-- TASK ITEM --
Your reply should consist solely of the lines from the one containing "Hornádska kotlina (Jaskyne)" through the end of the data, restated word for word.

-- TASK INPUT --

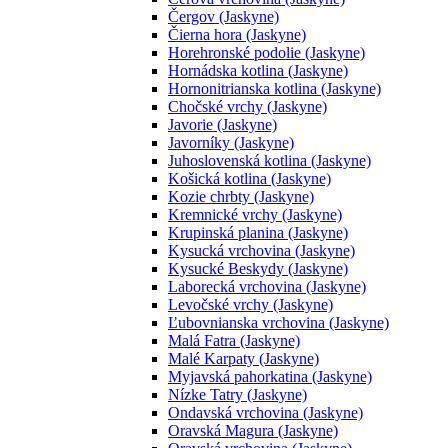
Čergov (Jaskyne)
Čierna hora (Jaskyne)
Horehronské podolie (Jaskyne)
Hornádska kotlina (Jaskyne)
Hornonitrianska kotlina (Jaskyne)
Chočské vrchy (Jaskyne)
Javorie (Jaskyne)
Javorníky (Jaskyne)
Juhoslovenská kotlina (Jaskyne)
Košická kotlina (Jaskyne)
Kozie chrbty (Jaskyne)
Kremnické vrchy (Jaskyne)
Krupinská planina (Jaskyne)
Kysucká vrchovina (Jaskyne)
Kysucké Beskydy (Jaskyne)
Laborecká vrchovina (Jaskyne)
Levočské vrchy (Jaskyne)
Ľubovnianska vrchovina (Jaskyne)
Malá Fatra (Jaskyne)
Malé Karpaty (Jaskyne)
Myjavská pahorkatina (Jaskyne)
Nízke Tatry (Jaskyne)
Ondavská vrchovina (Jaskyne)
Oravská Magura (Jaskyne)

-- FINISHED EXERCISE --
Hornádska kotlina (Jaskyne)
Hornonitrianska kotlina (Jaskyne)
Chočské vrchy (Jaskyne)
Javorie (Jaskyne)
Javorníky (Jaskyne)
Juhoslovenská kotlina (Jaskyne)
Košická kotlina (Jaskyne)
Kozie chrbty (Jaskyne)
Kremnické vrchy (Jaskyne)
Krupinská planina (Jaskyne)
Kysucká vrchovina (Jaskyne)
Kysucké Beskydy (Jaskyne)
Laborecká vrchovina (Jaskyne)
Levočské vrchy (Jaskyne)
Ľubovnianska vrchovina (Jaskyne)
Malá Fatra (Jaskyne)
Malé Karpaty (Jaskyne)
Myjavská pahorkatina (Jaskyne)
Nízke Tatry (Jaskyne)
Ondavská vrchovina (Jaskyne)
Oravská Magura (Jaskyne)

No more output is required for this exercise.